Responding to Climate Change

The local impact of climate change has manifested itself in more frequent and severe flooding events, degraded water quality, and an increased stress on stormwater, drainage, and aquatic ecosystems that weren't designed for current conditions, according to Guo.

For Guo, one of today's most pressing water resources engineering challenges is effectively managing and mitigating the increasing flood risk driven by these changes. "Successfully integrating nature-based solutions with conventional engineered systems is both essential and urgent," he insists. 

To that end, his lab—with the help of undergraduate and graduate students—is currently evaluating the performance of green infrastructure for stormwater management; assessing flood risk under changing climate conditions; and advancing the Green-Grey-Blue-Intelligent (GGBI) framework developed by Guo.

By recognizing green and grey infrastructures, and blue systems—estuaries, rivers, and coasts—and an intelligent layer connecting data, models, AI tools, and more, GGBI clarifies thinking about water and urban systems. "This initiative integrates green, gray, and blue infrastructure with data-driven analysis and AI to support more adaptive and resilient water management decisions," Guo reports.

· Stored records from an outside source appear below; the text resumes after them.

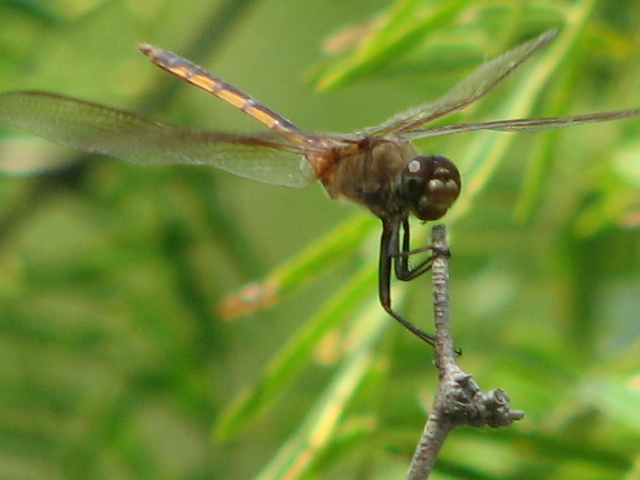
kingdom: Animalia
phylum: Arthropoda
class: Insecta
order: Odonata
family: Libellulidae
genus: Brachymesia
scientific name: Brachymesia herbida
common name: Tawny pennant
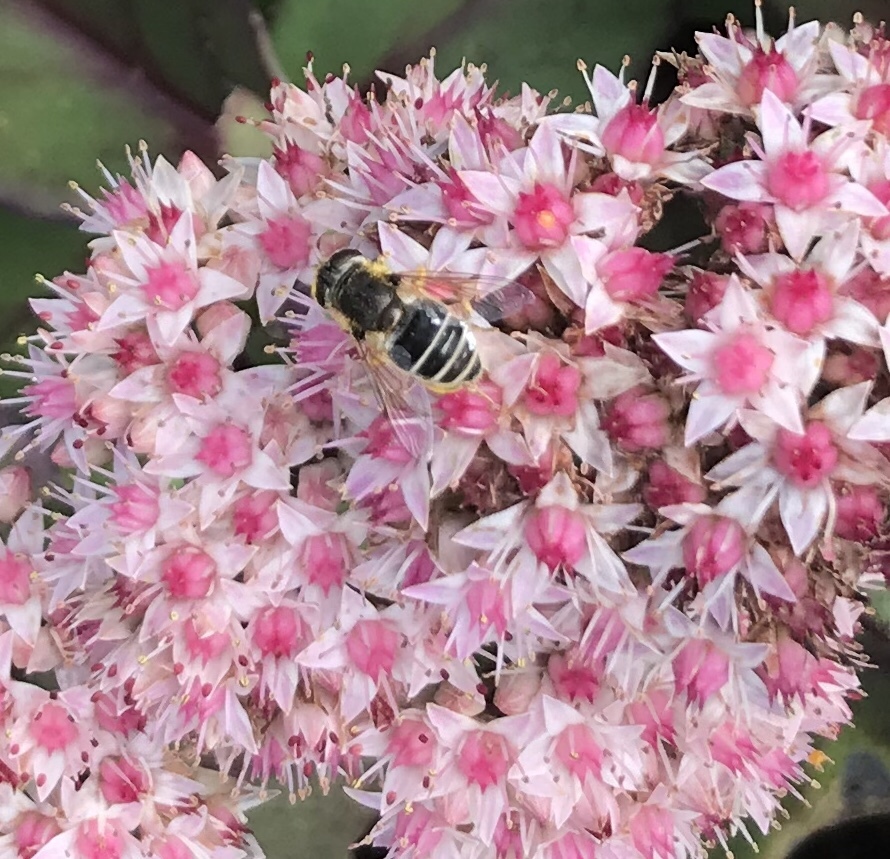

He takes particular pride in his lab's work on integrated watershed and urban flood management, which has helped bridge the gap between theory, modeling, and real-world applications. "One example," he says, "is a National Fish and Wildlife Foundation-sponsored flood mitigation and ecological restoration project in Linden, New Jersey, which informed practical planning and design decisions while contributing to broader discussions on resilient and sustainable water infrastructure."

It Takes a Village

By participating in Rutgers' Engineering Academy summer programs for high school students, the lab is helping to inspire the next generation of engineers.

Yet even non-engineers can collectively make a meaningful difference when it comes to conserving water through "simple actions—such as fixing leaks, installing water-efficient fixtures, and replacing water-intensive lawns with rain gardens," Guo says.

And for homeowners hoping to proactively mitigate potential flood damage to their homes, his recommendations include elevating utilities, improving drainage around their foundations, installing flood vents or temporary barriers where needed, and reducing impervious surfaces through landscaping or rain gardens.

Guo points out that the benefits far outweigh the costs. "Many of these measures are relatively low-cost compared to post-flood repairs and recovery."